WORK ITEM: The result should be every line in the data below that carries the string "lines".

MATERIAL TO PROCESS:
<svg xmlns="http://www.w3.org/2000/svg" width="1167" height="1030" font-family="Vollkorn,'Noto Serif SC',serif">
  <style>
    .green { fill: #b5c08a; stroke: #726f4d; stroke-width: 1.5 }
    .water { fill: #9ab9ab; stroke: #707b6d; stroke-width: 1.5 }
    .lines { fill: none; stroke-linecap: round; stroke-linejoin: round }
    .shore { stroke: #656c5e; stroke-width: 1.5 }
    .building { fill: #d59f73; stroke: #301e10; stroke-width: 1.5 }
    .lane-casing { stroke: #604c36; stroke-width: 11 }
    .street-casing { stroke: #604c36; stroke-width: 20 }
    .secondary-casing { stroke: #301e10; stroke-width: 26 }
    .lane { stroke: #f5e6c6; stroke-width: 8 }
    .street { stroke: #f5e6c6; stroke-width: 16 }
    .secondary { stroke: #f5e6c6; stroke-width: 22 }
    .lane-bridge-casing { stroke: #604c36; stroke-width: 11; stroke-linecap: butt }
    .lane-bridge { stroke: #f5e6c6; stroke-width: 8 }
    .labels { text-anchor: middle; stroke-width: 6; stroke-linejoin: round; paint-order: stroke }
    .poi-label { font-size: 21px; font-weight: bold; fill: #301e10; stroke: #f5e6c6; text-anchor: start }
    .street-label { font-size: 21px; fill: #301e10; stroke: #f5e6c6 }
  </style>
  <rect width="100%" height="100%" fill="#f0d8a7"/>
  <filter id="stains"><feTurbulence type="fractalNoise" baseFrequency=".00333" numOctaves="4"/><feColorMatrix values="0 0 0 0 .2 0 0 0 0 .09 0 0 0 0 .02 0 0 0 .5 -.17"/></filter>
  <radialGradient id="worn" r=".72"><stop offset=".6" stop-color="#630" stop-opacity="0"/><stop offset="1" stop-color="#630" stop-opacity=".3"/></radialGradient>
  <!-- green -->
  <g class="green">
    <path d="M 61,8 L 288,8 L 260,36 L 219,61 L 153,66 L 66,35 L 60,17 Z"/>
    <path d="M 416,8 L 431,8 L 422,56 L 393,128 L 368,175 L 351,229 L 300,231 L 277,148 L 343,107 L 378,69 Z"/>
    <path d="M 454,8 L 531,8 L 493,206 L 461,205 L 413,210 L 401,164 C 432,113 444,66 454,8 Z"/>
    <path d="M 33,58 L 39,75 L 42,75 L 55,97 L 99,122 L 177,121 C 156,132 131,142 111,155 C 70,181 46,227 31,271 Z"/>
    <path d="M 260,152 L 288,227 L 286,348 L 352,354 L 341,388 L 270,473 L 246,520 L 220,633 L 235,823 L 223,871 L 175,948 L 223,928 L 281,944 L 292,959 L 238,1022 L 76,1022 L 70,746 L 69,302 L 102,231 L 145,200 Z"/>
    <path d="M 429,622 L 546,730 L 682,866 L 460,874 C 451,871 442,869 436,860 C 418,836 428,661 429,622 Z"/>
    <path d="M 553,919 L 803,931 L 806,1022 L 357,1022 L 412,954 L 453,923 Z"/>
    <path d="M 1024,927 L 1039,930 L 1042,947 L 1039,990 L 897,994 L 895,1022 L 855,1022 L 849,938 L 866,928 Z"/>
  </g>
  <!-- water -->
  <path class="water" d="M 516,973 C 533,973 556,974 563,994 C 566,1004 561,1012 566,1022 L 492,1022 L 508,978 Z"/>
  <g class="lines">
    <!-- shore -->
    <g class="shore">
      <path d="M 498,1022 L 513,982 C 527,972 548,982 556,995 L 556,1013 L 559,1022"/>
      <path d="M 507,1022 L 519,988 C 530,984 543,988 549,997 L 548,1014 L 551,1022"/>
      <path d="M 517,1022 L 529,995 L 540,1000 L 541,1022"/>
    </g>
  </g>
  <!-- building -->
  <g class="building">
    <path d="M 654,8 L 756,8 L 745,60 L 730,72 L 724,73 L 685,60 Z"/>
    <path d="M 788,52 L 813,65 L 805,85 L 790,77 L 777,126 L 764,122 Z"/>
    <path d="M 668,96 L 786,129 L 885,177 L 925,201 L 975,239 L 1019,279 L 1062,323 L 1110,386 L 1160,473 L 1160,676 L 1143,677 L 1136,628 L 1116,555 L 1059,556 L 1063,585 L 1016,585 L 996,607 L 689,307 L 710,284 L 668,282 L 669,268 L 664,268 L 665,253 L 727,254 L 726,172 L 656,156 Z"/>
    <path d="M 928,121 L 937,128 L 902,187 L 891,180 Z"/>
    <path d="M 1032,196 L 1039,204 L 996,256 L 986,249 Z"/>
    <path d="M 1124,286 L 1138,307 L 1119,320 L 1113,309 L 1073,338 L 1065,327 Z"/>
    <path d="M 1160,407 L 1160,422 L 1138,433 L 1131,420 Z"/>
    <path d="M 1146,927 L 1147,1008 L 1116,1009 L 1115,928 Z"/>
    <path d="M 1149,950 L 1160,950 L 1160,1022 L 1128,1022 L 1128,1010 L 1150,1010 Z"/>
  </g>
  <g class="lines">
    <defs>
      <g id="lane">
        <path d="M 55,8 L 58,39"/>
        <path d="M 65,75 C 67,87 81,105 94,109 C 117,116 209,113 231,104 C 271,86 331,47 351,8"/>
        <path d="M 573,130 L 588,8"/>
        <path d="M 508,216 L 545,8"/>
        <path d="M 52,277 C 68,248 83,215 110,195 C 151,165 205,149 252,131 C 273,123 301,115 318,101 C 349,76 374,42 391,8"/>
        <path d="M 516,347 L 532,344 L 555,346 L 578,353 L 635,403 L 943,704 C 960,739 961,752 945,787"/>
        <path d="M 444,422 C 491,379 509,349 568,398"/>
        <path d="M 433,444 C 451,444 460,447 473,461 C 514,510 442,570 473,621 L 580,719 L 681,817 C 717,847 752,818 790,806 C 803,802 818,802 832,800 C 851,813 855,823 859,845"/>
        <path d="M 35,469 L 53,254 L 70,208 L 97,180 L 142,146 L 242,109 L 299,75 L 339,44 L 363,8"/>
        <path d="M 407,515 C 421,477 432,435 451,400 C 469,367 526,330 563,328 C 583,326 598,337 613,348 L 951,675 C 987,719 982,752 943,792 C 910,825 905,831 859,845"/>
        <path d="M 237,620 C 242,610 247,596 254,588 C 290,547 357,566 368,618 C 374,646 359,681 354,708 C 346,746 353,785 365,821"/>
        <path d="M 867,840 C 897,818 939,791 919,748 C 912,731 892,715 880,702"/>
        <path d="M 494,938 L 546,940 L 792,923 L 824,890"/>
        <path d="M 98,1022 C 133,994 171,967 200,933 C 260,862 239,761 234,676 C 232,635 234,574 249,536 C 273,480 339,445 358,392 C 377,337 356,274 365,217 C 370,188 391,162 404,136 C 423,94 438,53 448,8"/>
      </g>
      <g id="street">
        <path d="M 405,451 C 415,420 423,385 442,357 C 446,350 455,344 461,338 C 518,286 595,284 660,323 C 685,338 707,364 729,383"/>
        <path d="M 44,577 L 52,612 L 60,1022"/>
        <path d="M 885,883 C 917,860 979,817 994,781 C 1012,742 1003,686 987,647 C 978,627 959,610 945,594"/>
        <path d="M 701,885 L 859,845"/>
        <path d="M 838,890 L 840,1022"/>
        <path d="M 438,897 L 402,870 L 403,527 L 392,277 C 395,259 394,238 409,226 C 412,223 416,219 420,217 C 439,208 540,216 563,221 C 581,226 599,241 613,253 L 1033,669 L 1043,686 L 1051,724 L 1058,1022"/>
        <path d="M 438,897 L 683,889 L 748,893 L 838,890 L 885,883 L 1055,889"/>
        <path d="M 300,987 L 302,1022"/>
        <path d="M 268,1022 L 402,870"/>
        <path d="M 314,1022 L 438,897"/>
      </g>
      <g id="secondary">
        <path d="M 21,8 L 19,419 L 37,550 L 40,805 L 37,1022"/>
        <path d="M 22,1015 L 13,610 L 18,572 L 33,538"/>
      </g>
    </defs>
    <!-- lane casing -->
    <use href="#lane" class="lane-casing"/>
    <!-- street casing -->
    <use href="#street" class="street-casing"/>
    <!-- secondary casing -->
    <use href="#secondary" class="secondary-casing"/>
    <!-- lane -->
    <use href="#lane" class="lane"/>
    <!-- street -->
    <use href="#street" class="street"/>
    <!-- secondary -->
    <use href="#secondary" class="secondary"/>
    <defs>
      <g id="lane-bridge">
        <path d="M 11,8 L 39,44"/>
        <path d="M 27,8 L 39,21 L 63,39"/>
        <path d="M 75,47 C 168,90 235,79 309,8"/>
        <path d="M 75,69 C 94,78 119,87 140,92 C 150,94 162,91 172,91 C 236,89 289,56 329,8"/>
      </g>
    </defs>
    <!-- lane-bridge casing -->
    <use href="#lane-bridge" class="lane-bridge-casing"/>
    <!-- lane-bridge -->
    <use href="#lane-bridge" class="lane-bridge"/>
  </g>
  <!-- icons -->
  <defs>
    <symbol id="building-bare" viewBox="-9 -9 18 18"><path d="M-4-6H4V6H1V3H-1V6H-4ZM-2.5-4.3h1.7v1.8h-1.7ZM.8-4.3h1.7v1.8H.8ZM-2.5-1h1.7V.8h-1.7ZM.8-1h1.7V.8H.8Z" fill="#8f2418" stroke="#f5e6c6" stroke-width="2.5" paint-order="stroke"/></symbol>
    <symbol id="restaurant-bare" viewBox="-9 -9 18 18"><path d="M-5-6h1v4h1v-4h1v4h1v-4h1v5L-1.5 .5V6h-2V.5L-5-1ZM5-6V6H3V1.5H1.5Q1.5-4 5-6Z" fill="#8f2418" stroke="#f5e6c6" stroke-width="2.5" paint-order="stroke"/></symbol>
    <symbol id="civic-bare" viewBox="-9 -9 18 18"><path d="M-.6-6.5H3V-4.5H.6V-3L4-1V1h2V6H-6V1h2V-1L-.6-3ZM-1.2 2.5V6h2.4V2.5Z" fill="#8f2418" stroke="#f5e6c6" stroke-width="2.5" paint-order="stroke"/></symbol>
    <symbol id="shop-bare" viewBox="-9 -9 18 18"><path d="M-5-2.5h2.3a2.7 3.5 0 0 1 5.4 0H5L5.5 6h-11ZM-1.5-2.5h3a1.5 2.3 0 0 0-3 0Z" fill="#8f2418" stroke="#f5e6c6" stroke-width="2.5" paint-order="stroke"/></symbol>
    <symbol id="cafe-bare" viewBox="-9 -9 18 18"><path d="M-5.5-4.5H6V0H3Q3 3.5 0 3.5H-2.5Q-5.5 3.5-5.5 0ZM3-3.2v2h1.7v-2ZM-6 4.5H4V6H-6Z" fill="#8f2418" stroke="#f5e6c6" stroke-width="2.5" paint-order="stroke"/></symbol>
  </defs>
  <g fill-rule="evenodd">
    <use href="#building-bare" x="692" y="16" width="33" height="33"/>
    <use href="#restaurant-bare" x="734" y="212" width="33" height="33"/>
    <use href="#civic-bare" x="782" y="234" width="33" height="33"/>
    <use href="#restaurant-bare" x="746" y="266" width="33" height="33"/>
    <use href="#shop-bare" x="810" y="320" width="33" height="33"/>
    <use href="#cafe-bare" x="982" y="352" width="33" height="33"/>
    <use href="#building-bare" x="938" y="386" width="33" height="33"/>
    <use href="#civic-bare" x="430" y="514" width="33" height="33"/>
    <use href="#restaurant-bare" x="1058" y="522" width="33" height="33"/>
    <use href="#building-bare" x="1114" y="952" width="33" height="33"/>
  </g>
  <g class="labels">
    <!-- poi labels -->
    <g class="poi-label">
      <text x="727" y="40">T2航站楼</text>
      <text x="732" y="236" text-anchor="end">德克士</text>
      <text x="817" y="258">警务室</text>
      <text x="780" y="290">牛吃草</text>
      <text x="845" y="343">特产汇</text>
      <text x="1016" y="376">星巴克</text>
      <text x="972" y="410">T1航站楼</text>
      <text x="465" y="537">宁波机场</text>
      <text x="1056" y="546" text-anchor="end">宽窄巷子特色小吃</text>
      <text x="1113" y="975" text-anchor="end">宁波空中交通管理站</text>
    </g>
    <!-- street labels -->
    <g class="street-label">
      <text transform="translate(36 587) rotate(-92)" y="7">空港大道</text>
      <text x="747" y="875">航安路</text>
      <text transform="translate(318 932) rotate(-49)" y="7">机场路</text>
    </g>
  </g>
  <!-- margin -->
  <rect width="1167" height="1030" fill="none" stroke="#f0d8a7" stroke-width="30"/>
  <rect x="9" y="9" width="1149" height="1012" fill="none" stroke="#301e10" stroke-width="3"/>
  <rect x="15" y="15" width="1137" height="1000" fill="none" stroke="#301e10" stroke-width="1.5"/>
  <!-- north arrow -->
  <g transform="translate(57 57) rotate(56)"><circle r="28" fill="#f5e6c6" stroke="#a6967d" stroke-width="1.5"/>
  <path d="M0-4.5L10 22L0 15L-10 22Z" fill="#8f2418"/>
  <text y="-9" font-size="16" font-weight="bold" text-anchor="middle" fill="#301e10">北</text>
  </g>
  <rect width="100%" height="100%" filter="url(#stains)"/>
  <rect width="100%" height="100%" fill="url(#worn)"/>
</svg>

* * *

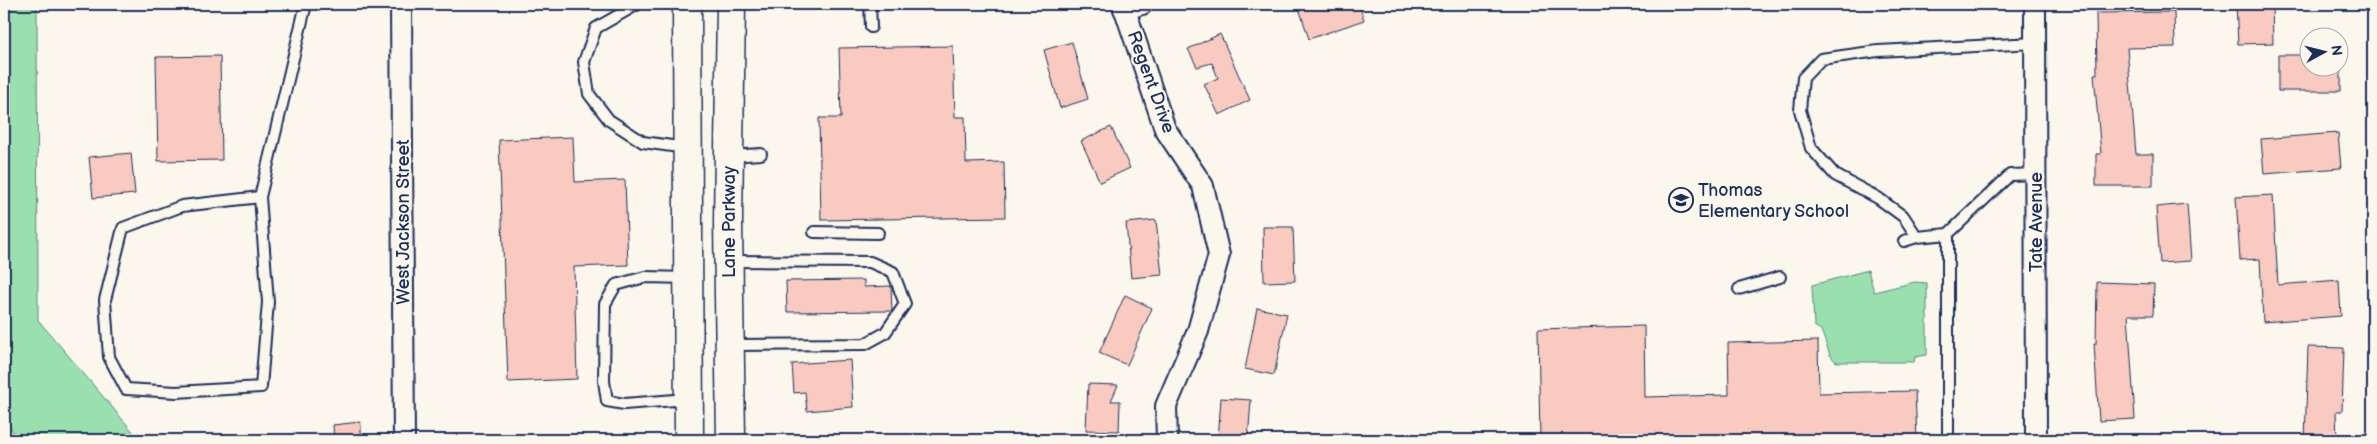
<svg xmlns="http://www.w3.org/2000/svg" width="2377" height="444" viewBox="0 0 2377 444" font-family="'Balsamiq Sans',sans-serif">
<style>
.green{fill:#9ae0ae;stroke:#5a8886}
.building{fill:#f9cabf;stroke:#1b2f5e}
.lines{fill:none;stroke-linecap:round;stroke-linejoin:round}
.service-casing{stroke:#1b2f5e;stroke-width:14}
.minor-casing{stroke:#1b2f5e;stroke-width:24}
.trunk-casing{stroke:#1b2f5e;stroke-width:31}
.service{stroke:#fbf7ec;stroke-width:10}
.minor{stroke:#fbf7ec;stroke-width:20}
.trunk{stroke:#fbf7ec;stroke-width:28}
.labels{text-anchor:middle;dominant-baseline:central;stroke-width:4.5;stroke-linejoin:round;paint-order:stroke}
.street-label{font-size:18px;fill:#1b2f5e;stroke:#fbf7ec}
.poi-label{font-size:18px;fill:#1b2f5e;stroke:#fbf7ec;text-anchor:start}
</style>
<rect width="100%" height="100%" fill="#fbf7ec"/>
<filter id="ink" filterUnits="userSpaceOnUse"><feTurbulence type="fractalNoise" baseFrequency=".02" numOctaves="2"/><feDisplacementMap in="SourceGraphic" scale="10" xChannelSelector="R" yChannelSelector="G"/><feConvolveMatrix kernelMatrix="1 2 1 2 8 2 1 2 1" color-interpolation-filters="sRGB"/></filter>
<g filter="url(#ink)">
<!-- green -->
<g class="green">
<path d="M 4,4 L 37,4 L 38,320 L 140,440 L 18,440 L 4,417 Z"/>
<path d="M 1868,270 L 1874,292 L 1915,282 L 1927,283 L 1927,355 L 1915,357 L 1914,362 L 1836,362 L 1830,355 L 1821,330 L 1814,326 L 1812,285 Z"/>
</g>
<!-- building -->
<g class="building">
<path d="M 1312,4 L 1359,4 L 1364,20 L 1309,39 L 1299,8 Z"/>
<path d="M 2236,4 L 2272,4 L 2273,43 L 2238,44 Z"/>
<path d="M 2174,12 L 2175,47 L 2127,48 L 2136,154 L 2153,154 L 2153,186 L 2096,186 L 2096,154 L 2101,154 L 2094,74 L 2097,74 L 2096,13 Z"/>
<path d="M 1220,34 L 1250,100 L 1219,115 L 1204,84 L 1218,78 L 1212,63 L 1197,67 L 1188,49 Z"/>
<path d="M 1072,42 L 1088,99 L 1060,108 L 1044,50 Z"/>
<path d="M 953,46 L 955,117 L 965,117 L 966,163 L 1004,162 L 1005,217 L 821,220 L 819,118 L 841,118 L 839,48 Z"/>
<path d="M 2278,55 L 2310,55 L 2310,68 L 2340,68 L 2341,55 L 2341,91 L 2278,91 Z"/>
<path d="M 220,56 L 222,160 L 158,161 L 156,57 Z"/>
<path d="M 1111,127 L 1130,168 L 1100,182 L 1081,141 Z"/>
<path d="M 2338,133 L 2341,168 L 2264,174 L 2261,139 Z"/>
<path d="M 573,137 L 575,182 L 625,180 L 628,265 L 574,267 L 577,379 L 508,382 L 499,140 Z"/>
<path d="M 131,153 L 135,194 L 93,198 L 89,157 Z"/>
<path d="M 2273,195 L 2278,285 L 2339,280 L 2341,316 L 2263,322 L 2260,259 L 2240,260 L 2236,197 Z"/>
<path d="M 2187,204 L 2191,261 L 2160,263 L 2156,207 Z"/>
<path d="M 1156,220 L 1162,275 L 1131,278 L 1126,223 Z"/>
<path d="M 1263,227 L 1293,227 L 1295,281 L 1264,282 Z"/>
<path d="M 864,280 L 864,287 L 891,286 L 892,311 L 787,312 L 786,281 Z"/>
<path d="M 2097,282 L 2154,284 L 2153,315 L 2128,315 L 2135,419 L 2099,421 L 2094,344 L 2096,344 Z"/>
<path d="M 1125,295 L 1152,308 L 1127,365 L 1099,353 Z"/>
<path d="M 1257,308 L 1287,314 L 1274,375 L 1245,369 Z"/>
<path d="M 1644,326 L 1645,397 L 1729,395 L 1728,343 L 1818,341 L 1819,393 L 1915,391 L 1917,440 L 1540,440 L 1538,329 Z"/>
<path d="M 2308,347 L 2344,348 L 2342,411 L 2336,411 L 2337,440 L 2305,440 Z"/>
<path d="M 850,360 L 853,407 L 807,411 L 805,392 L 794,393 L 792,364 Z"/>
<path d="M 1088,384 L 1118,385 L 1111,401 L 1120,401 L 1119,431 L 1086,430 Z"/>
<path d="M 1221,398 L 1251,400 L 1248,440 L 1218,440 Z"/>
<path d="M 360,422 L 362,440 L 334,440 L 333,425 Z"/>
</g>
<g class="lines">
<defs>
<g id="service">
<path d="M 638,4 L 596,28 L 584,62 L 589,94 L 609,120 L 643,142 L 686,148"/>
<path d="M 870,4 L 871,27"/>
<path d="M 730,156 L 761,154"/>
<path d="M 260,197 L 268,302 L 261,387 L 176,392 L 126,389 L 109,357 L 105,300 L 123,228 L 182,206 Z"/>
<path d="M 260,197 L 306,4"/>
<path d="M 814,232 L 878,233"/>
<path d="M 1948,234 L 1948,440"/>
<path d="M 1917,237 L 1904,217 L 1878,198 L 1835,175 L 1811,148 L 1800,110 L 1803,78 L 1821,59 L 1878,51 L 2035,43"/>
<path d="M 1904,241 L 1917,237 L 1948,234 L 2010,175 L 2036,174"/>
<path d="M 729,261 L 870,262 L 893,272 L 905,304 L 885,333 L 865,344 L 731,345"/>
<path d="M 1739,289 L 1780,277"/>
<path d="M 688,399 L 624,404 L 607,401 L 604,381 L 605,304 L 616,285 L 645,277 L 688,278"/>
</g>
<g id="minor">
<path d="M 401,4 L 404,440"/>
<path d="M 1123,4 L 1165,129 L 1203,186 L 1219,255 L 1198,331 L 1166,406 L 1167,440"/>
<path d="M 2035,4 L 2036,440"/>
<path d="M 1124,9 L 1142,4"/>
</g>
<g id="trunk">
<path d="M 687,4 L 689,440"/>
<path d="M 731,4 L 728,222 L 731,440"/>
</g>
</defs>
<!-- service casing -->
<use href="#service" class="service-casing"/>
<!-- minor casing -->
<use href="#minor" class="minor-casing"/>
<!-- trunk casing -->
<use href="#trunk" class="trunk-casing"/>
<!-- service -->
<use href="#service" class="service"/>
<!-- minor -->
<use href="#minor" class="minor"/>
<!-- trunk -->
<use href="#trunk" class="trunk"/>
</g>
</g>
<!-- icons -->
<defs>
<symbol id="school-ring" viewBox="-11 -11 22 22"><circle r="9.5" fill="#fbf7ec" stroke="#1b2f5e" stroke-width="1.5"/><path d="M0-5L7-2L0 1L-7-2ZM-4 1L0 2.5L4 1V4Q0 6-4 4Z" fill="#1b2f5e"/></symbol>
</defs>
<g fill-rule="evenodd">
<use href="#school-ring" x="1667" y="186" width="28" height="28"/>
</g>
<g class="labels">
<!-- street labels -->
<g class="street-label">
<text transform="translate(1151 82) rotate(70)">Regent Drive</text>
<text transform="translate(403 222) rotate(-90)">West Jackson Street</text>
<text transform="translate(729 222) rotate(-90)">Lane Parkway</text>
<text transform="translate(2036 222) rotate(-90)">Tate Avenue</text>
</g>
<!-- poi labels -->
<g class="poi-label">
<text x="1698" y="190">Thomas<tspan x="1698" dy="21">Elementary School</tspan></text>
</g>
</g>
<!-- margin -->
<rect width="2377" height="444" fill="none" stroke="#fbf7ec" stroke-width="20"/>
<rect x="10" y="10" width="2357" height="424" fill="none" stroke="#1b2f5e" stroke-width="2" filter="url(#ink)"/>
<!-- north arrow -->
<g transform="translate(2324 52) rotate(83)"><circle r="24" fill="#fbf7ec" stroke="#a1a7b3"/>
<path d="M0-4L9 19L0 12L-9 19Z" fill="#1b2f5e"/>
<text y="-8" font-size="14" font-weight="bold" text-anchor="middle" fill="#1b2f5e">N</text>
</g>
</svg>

ANSWER TO THIS TASK:
    .lines { fill: none; stroke-linecap: round; stroke-linejoin: round }
  <g class="lines">
  <g class="lines">
.lines{fill:none;stroke-linecap:round;stroke-linejoin:round}
<g class="lines">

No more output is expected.